•Say labour’s resistance could cripple NNPC, cause shortage
Emmanuel Addeh in Abuja
A coalition of civil society organisations (CSOs) in the country yesterday endorsed the current deregulation of petrol prices by the federal government, saying the Nigerian National Petroleum Corporation (NNPC) risks bankruptcy if it continues to pay the difference between the product’s landing cost and pump price. In a press briefing in Abuja, the Coalition of Nigerian Civil Society for Petroleum and Energy Security maintained that the deregulation of the petroleum downstream would liberalise the sector and allow petroleum products marketers to source their supplies from anywhere and sell at prices dictated by prevailing market forces.
The group stated that the current agitation of labour that government should withdraw the deregulation policy meant that NNPC would continue to absorb the cost differentials, stressing that this will not do Nigeria any good.
Convener of the coalition, Mr Timothy Ademola, advised the labour leaders spearheading the resistance to deregulation to realise that it had largely stabilised petroleum products supply in the last one year. Ademola urged Nigerians to be patient with the policy, explaining that once foreign exchange is stabilised, everyone would begin to see the fruits of deregulation and a free downstream market.
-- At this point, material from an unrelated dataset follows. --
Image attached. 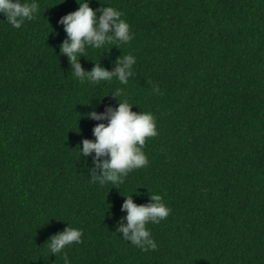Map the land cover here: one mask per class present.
Instances as JSON below:
<instances>
[{"label":"trees","instance_id":"1","mask_svg":"<svg viewBox=\"0 0 264 264\" xmlns=\"http://www.w3.org/2000/svg\"><path fill=\"white\" fill-rule=\"evenodd\" d=\"M38 4L19 28L0 15V264H63L44 244L67 223L82 229L71 264H264V0H91L133 36L79 62L111 70L132 54L127 84L73 77L57 21L78 4ZM116 88L153 113L157 135L146 166L100 185L77 146L107 122L86 113L115 108ZM153 193L171 211L147 225L157 246L144 251L116 225L124 196Z\"/></svg>","mask_w":264,"mask_h":264},{"label":"clouds","instance_id":"2","mask_svg":"<svg viewBox=\"0 0 264 264\" xmlns=\"http://www.w3.org/2000/svg\"><path fill=\"white\" fill-rule=\"evenodd\" d=\"M78 8L59 18L66 38L59 45L60 54L65 55L71 66L73 77L81 83L85 81H108L115 77L121 84H127L133 75L136 58L132 54H123L111 70L93 63L90 71L82 68L79 58L85 57L87 48L98 49L113 43H127L133 33L122 12L112 6L104 5L97 9L90 6L91 0H76ZM38 0H0V15L13 28H19L25 20L33 19L38 10ZM53 30V29H52ZM153 92H159L158 86ZM123 89L116 88L111 95L118 99L115 108L107 106L104 112L90 111L87 118L100 122L93 126V139H83L77 146L80 157L93 154L90 178L100 185L110 182L123 183L125 176L133 169L147 165V156L143 151L146 138L157 135L156 119L150 111H132L133 104L122 98ZM103 157V159H101ZM98 169L99 171H95ZM121 210L126 215L121 218L126 223L118 222L116 231L132 245L147 251L156 248L149 223H159L165 219L170 208L163 202L158 193L149 195L146 204H137L132 195L124 196ZM82 229L70 226L53 235L45 242L50 254L60 255L63 264H71L67 251L74 242L79 243Z\"/></svg>","mask_w":264,"mask_h":264}]
</instances>
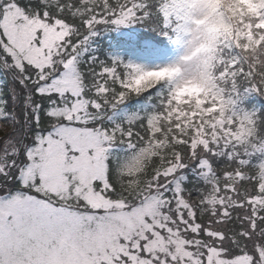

The coalition stated, “The competition arising from that (deregulation) would have helped to force pump prices down to the benefit of the citizens. But the scarcity of foreign exchange has made it difficult for the marketers to import products, thereby making NNPC the sole importer in keeping with its statutory role as marketer of last resort.
“This would most likely put NNPC in a very bad spot financially and eventually lead to a situation where it would be difficult to further import products. The obvious implication of that is fuel scarcity and the return of fuel queues.
“If this happens, organised labour that is presently resisting deregulation would be forced to castigate NNPC for not supplying enough fuel to guarantee zero fuel queues and for not making a profit at the end of its financial year.”
It said instead of a stance of outright opposition to deregulation, labour should partner government to explore how to achieve patriotic, people-centred deregulation. The coalition also advised labour to leverage the new government policy for the expected resumption of Nigerian refineries, approval of modular refineries, and Dangote refinery.
The group explained that once the foreign exchange issue that made it difficult for major and independent marketers to engage in importation of petroleum products was resolved, the gains of deregulation would kick in and Nigerians will be better for it.
“The market stabilisation that has been brought about by the past one year of deregulation is strong assurance that full deregulation is the way to go if Nigerians are to enjoy the full benefits of their hydrocarbon wealth,” the group said. “Resisting deregulation may only slow down our national progress in this regard,” it added.
It maintained that the current rise in the price of crude oil in the international market would inevitably cause the price of petrol to go up in the local market.
An energy expert and member of the coalition, Mr Henry Adigun, said the impact of the Dangote refinery would remain marginal under the current price regime since the company will be buying crude at the international prices.
Adigun explained, “Dangote refinery is export-based. He has taken loans. Those loans will be paid back. Imagine him selling your petrol at the current exchange rate in the country today. So, all that expectation is a no-brainer.
“The difference would only be in freight cost and that is if we link it with the already supplied depots in Lagos. We have four modular refineries in the country right now and none of them is producing petrol. Why don’t they?
“Nobody would produce a product in a market where they are not able to control the price at the point they can make a profit. One of the mistakes we make about deregulation is that it means the absence of government. There will always be consumer protection in deregulation.
“The problem is that we can’t afford subsidies on petrol. We spend N2.1 billion as of today weekly in a country where we are borrowing N37.4 trillion to support our budget and it won’t work. The refineries may work but the difference will be marginal because the refineries will not buy crude using naira.
“This is because crude is an internationally priced product. We are a member of OPEC. So, even the local refineries will buy crude at $61 as it is today.”